## TEXT BLOCK
====================

Movement Lab MeMoSa: From "Outside Out" to "Open Machine" by Rashaun Mitchell + Silas Riener.
From "Outside Out" to "Open Machine" by Rashaun Mitchell + Silas Riener is the first MeMoSa of 2025-2026!!!
Wednesday, September 10th | 6:00-7:15 PM (Doors 5:45 PM)
ABOUT THE MEMOSA
Rashaun + Silas will share documentation of their recent public work Outside Out, incorporating drones and mobile cameras, created for the inaugural Sugar, Sugar! festival at Domino Park in Williamsburg. They will discuss the process of integrating new media into their dances, and the forthcoming project Open Machine, featuring ground-breaking media design by Jesse Stiles to premiere at NYU Skirball September 19-20.

====================

## BRIEF 1
According to the MeMoSa event announcement, where and on what dates will Open Machine premiere?
## BRIEF 2
Retype a passage from the MeMoSa event announcement, starting at the words "ABOUT THE MEMOSA" and ending after "Skirball September 19-20.".
## BRIEF 3
Extend the MeMoSa event announcement with what would follow its final sentence.

Stored entries:
====================

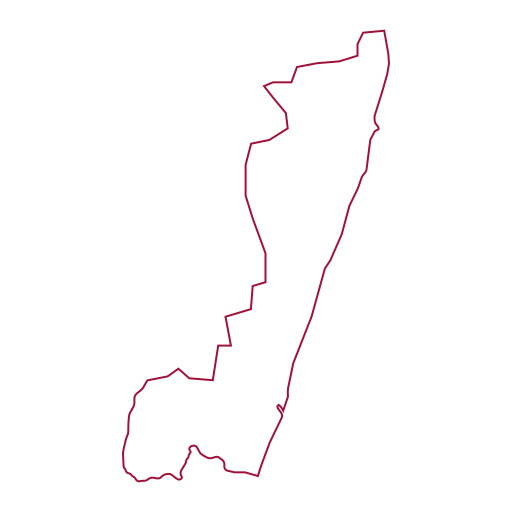 SVG path tracing the border of Atsinanana
{"feature_id": "MDG-5868", "entity_name": "Atsinanana", "entity_type": "Autonomous Province", "adm_level": 1, "iso_a3": "MDG", "parent_name": "Madagascar", "parent_adm1": "", "projection": "albers", "projection_center": [48.339, -18.983], "detail": "fine", "context": "isolated", "style": "outline", "palette": "rose", "viewbox_px": 512, "rotation_deg": 0, "n_neighbors": 0, "source": "natural_earth", "source_scale": "10m", "svg_char_len": 2607}
<svg xmlns="http://www.w3.org/2000/svg" viewBox="0 0 512 512"><path d="M384.2,30.7L388.3,53.7L389.0,63.6L387.2,74.2L382.0,92.4L374.7,115.6L374.5,118.2L374.7,120.9L375.3,123.0L376.0,124.1L377.6,126.1L378.3,127.2L378.6,129.0L377.7,129.8L376.2,130.4L374.7,131.4L370.3,139.8L366.4,170.3L365.4,172.2L362.6,175.7L361.6,177.6L358.0,188.1L349.4,205.9L341.7,234.4L330.3,260.4L324.9,268.5L311.6,316.5L293.2,363.4L288.2,387.6L287.8,391.1L287.9,396.9L283.2,410.7L282.3,408.8L280.5,406.3L278.6,404.9L277.3,406.5L277.9,408.3L281.4,413.2L282.2,415.5L281.8,417.5L269.8,442.4L261.5,464.7L257.8,476.1L256.6,475.6L244.8,472.3L234.6,472.3L227.4,470.7L226.3,470.2L225.0,468.9L224.5,467.8L224.3,466.7L224.4,465.7L224.4,463.8L224.2,462.9L223.6,461.4L223.2,460.8L222.5,460.1L220.0,458.4L219.2,457.6L218.3,457.1L217.4,456.8L215.9,456.9L211.4,458.1L210.4,458.2L209.4,458.3L207.9,457.9L206.2,457.1L203.0,455.3L200.5,453.4L200.0,452.8L197.0,447.4L196.5,446.8L196.0,446.3L195.2,445.9L194.3,445.7L193.0,445.7L192.1,445.9L191.2,446.2L190.6,446.7L190.0,447.2L189.6,447.8L189.3,448.5L189.3,449.3L189.6,450.0L190.4,451.3L190.6,451.9L190.5,452.6L189.5,453.7L189.1,454.4L188.8,455.1L188.5,456.8L188.2,457.6L186.8,459.3L186.4,460.0L185.9,461.6L185.8,462.6L185.5,463.4L181.1,470.7L180.7,472.3L180.5,473.2L180.6,474.0L180.8,474.9L181.8,477.0L181.8,477.7L181.5,478.4L181.0,478.9L180.3,479.3L179.6,479.5L178.7,479.6L177.4,479.0L175.8,478.1L173.0,475.8L170.4,474.1L169.7,474.0L168.3,473.9L166.6,474.1L164.9,474.5L164.1,474.9L162.2,476.1L160.6,477.7L159.9,478.0L159.1,478.3L158.2,478.4L157.2,478.4L156.2,478.3L154.5,477.9L152.6,477.7L151.7,477.7L150.8,477.9L150.0,478.2L149.2,478.5L146.7,480.2L145.9,480.5L145.1,480.7L141.3,480.9L139.6,481.3L138.7,481.3L137.7,481.0L136.8,480.4L136.2,479.8L135.7,479.1L135.3,478.5L134.8,477.9L134.3,477.3L133.0,476.5L132.4,476.1L130.9,474.4L130.3,474.0L129.6,473.6L127.2,472.7L126.7,472.2L126.2,471.7L125.3,469.4L124.9,468.7L124.4,468.2L123.9,467.6L123.6,466.2L123.0,453.6L123.5,449.6L125.8,439.8L127.3,435.4L128.0,433.9L128.3,431.1L128.4,423.4L129.0,416.2L129.6,413.6L133.6,406.4L134.1,404.8L134.4,403.4L134.4,398.1L134.6,396.9L134.9,396.0L135.7,394.7L136.2,394.1L137.3,393.0L139.7,391.2L141.9,389.2L142.9,388.1L147.3,380.4L167.6,376.4L178.4,368.7L189.3,378.3L212.8,380.2L218.2,345.6L230.9,345.6L225.5,316.7L250.9,309.1L252.7,286.0L265.5,282.2L265.5,253.3L252.8,218.7L245.6,195.6L245.6,164.9L251.1,143.7L269.4,139.9L287.7,128.4L285.9,113.1L273.1,97.7L264.0,86.1L273.1,82.3L291.4,82.3L297.0,67.0L317.1,63.2L339.1,61.4L357.5,55.7L357.5,44.2L363.1,32.7L384.2,30.7Z" fill="none" stroke="#9f1239" stroke-width="2"/></svg>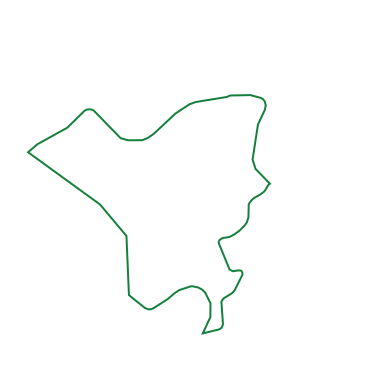 the border of Greenwich, rotated 235°
{"feature_id": "GBR-2068", "entity_name": "Greenwich", "entity_type": "London Borough (royal)", "adm_level": 1, "iso_a3": "GBR", "parent_name": "United Kingdom", "parent_adm1": "", "projection": "orthographic", "projection_center": [0.032, 51.463], "detail": "fine", "context": "isolated", "style": "outline", "palette": "green", "viewbox_px": 384, "rotation_deg": 235, "n_neighbors": 0, "source": "natural_earth", "source_scale": "10m", "svg_char_len": 1220}
<svg xmlns="http://www.w3.org/2000/svg" viewBox="0 0 384 384"><g transform="rotate(235 192 192)"><path d="M101.9,145.1L106.1,144.4L110.4,142.2L114.4,138.4L115.4,136.9L118.9,125.5L119.1,119.2L118.2,110.6L118.9,93.7L119.4,91.4L120.8,89.1L124.0,86.9L143.7,81.2L193.6,113.1L234.6,109.5L277.7,94.6L318.6,80.5L319.8,92.6L316.2,126.9L320.2,150.6L319.9,152.9L319.2,154.5L317.6,156.6L315.2,158.2L277.1,164.4L271.1,169.2L263.3,180.5L262.3,183.4L261.6,187.6L261.6,194.3L265.8,223.6L265.3,240.2L263.6,246.6L249.8,275.2L249.2,278.6L237.9,295.4L229.4,302.5L226.9,303.5L224.5,303.5L220.8,302.2L217.6,298.9L209.4,284.7L183.8,260.2L174.4,257.3L154.1,260.6L154.1,260.0L154.0,258.8L153.5,257.4L151.4,252.9L150.9,250.8L150.8,246.5L151.5,239.2L151.1,236.3L150.1,232.8L149.2,231.3L139.0,223.8L135.7,219.6L134.3,215.7L133.1,208.9L133.0,202.3L133.5,197.9L134.1,195.9L136.5,191.1L136.8,190.0L136.9,187.2L136.3,185.9L135.7,185.2L134.8,184.6L106.9,178.3L103.7,180.0L101.0,185.3L99.8,186.7L99.1,187.2L96.9,186.9L95.3,185.9L86.9,170.3L86.2,167.5L86.2,166.2L86.7,157.6L86.4,155.7L85.3,153.2L65.9,141.5L64.2,139.2L63.8,137.9L63.8,136.4L64.1,134.8L70.0,119.8L79.0,135.3L90.2,143.3L101.9,145.1Z" fill="none" stroke="#15803d" stroke-width="2"/></g></svg>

====================

## WRITTEN REPLY 1
At NYU Skirball, September 19-20.

## WRITTEN REPLY 2
ABOUT THE MEMOSA
Rashaun + Silas will share documentation of their recent public work Outside Out, incorporating drones and mobile cameras, created for the inaugural Sugar, Sugar! festival at Domino Park in Williamsburg. They will discuss the process of integrating new media into their dances, and the forthcoming project Open Machine, featuring ground-breaking media design by Jesse Stiles to premiere at NYU Skirball September 19-20.

## WRITTEN REPLY 3
ABOUT THE WORK
Open Machine is the newest work from acclaimed choreographers Rashaun Mitchell + Silas Riener. A co-commission from NYU Skirball and The Walker Art Center, Open Machine extends Mitchell and Riener’s experiments with dance for cameras and screens—such as in TESSERACT, their 2017 collaboration with Charles Atlas—and incorporates recent group practices of uncertainty. Celebrated for their innovative, collaborative choreography the duo channel this signature precision in Open Machine, where technological and human paths converge into a dynamic choreography for the stage that imagines an Artificial Intelligence lovingly programmed by experimental dance.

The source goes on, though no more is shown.